Facebook’s internal research has revealed that Facebook and Instagram affect the mental and physical health of teenagers to the point of self-harm. The Wall Street Journal has accessed the research details and reported that it showed teenagers were affected by increased levels of anxiety and depression because of using Instagram. Yet Facebook has decided to continue with launching Instagram Youth, for kids under 13.
Facebook has been pulled up by the American lawmakers for putting profit before the wellbeing of children by going ahead with the launch of Instagram Youth. American senators leading the Consumer Protection, Product Safety and Data Security Committee had written to Facebook CEO Mark Zuckerberg in August, asking him to release “Facebook’s internal research on the mental health and well-being concerns its social media apps might have on children and teens.” Facebook responded with a six page letter but didn’t mention the findings about its research at all.
“Facebook provided evasive answers that were misleading and covered up clear evidence of significant harm” the senators said. Now WSJ has accessed the contents of this research and published a report in it. The leaked research details in the WSJ report reveal that,
- Facebook makes body-image issues worse for one in three teenage girl
- Teenagers blamed Instagram for increased levels of anxiety and depression
- In 2020, research found 32% of teenage girls surveyed said when they felt bad about their bodies, Instagram made them feel worse
- Some 13% of UK teenagers and 6% of US users surveyed traced a desire to kill themselves to Instagram
The research was done by conducting multiple focus groups, online surveys and diary studies for the past few years. Tens of thousands of users were surveyed by linking user responses and the data Instagram already had on what’s viewed by whom and when. The research also reveals that even though Instagram tried to introduce new options like hiding the like button they were useless. Girls using Instagram felt the pressure to keep themselves fit and beautiful like the Instagram celebrities who get more likes and followers.

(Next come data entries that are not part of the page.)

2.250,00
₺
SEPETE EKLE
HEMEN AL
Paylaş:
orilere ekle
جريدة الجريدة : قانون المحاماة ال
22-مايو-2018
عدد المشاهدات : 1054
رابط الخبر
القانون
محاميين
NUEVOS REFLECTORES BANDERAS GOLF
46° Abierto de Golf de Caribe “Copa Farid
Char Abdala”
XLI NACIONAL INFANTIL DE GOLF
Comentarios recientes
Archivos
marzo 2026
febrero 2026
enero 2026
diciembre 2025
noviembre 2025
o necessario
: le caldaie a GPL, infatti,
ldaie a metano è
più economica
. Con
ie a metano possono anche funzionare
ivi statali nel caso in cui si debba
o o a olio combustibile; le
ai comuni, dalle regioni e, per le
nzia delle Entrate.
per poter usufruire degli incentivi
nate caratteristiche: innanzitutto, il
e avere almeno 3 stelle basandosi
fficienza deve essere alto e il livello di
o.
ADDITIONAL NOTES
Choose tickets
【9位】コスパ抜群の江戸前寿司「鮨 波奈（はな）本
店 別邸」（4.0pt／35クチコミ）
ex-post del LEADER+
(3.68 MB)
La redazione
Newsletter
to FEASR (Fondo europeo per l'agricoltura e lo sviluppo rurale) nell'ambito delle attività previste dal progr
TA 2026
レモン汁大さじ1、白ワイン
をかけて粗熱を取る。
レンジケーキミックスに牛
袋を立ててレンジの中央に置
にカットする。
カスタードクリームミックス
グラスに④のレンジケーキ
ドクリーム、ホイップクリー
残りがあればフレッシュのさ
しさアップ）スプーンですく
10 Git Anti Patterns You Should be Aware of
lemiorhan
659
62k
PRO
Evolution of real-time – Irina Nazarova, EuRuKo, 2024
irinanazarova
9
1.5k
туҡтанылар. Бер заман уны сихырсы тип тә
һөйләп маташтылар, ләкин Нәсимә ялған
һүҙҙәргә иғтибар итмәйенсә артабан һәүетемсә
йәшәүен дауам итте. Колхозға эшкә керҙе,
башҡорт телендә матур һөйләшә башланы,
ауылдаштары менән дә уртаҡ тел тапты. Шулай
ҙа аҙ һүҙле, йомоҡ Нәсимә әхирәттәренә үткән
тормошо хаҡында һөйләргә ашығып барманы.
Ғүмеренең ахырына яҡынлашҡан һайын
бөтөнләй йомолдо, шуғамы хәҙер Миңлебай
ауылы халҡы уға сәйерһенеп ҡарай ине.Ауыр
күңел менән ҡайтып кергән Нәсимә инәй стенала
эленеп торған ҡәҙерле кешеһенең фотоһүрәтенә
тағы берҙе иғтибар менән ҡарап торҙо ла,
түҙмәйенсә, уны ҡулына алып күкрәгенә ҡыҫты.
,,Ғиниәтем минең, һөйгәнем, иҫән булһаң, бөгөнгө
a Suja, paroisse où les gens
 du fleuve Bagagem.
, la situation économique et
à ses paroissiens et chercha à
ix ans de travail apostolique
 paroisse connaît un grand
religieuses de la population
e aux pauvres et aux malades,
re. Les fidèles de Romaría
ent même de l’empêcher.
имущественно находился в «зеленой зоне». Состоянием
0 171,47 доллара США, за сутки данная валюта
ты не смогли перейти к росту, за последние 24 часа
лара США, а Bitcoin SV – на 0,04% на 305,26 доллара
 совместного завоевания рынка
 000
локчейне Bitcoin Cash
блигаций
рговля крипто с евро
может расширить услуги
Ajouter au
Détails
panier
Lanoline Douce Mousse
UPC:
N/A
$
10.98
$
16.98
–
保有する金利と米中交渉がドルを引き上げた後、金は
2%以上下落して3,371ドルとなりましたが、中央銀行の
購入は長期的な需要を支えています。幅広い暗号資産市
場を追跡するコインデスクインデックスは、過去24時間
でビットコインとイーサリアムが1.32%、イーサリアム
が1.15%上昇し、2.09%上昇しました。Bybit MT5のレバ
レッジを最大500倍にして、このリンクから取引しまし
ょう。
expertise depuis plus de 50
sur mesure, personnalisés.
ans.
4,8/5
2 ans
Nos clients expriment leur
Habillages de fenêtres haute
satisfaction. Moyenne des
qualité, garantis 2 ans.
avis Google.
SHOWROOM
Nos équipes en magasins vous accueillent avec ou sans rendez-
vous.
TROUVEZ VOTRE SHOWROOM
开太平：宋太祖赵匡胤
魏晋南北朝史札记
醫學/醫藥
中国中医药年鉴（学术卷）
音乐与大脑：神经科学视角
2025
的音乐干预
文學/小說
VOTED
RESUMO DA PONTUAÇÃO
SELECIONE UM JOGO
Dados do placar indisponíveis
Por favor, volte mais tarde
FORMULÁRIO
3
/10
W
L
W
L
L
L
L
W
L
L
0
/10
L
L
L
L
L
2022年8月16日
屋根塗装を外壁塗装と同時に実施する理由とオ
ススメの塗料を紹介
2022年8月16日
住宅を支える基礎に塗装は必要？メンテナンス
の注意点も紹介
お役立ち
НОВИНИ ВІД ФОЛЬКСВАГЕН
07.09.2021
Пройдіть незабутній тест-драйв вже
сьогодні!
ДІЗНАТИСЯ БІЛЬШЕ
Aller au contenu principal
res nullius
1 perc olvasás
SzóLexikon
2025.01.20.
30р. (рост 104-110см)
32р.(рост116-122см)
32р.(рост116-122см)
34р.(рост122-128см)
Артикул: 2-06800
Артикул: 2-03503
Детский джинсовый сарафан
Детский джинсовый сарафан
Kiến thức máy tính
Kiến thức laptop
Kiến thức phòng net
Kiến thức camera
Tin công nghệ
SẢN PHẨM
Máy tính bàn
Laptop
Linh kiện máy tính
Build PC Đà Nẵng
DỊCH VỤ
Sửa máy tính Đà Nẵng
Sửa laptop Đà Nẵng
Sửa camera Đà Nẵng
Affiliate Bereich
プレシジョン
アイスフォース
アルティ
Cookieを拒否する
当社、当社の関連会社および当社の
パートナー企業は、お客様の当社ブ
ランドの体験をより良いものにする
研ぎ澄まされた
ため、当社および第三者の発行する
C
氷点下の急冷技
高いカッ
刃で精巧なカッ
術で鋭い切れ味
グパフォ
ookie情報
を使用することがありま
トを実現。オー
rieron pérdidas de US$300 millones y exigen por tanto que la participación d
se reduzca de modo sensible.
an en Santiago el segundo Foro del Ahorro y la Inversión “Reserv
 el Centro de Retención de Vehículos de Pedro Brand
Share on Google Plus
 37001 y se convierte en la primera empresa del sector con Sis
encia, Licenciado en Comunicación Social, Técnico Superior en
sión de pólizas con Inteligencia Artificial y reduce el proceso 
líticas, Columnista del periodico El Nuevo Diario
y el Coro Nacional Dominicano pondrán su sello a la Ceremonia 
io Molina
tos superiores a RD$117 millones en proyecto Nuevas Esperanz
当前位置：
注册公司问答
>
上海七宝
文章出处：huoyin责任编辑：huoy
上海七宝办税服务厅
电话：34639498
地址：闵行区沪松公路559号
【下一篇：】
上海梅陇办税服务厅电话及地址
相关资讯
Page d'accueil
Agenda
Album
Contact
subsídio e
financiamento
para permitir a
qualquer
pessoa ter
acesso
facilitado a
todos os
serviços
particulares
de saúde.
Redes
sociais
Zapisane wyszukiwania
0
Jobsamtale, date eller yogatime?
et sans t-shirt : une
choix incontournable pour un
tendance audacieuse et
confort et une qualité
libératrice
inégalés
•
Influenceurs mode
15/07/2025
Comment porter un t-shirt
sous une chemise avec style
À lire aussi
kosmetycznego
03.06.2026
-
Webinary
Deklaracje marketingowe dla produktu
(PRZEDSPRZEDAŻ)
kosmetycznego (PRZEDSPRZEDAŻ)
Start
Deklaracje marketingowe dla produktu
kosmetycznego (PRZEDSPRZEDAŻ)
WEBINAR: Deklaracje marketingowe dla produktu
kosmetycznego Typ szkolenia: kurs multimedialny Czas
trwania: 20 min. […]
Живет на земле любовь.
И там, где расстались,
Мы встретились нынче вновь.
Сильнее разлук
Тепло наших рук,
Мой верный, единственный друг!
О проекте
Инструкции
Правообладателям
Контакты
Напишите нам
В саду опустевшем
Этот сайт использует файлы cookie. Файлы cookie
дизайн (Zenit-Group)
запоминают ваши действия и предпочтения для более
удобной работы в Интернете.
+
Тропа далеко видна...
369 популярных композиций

While not disputing the research details revealed by WSJ, Instagram has published a blog defending it’s research. Karina Newton, Head of Public Policy at Instagram wrote that the “story focuses on a limited set of findings and casts them in a negative light” but they stand by their research. She defended the findings saying that social media can be both good or bad for people and they want to make sure people feel good about the platform. However she accepted that Instagram “can be a place where people have negative experiences”.
This has been criticised as playing down the seriousness of the issue for profit. MP Damian Collins, chairing the UK parliamentary committee on big technology regulation for user safety, criticised it saying, “The Wall Street Journal Facebook files investigation has exposed how the company, time and again, puts profit before harm. Its own research is telling it that a large number of teen Instagram users say the service makes them feel worse about themselves. But the company just wants to make sure they keep coming back.”
Andy Burrows, the head of child safety online in UK National Society for the Prevention of Cruelty to Children, accused the firm of not acting on the information they had at hand to make the site safe and instead “obstructing researchers, regulators, and government and run a PR [public-relations] and lobbying campaign in an attempt to prove the opposite.”
The issue has been boiling since March when the news of Facebook developing Instagram Youth was reported. American lawmakers have since been pushing it’s CEO Zuckerberg to cancel the program and it has only gotten vigorous now that a research has proved their point that it’s harmful for children.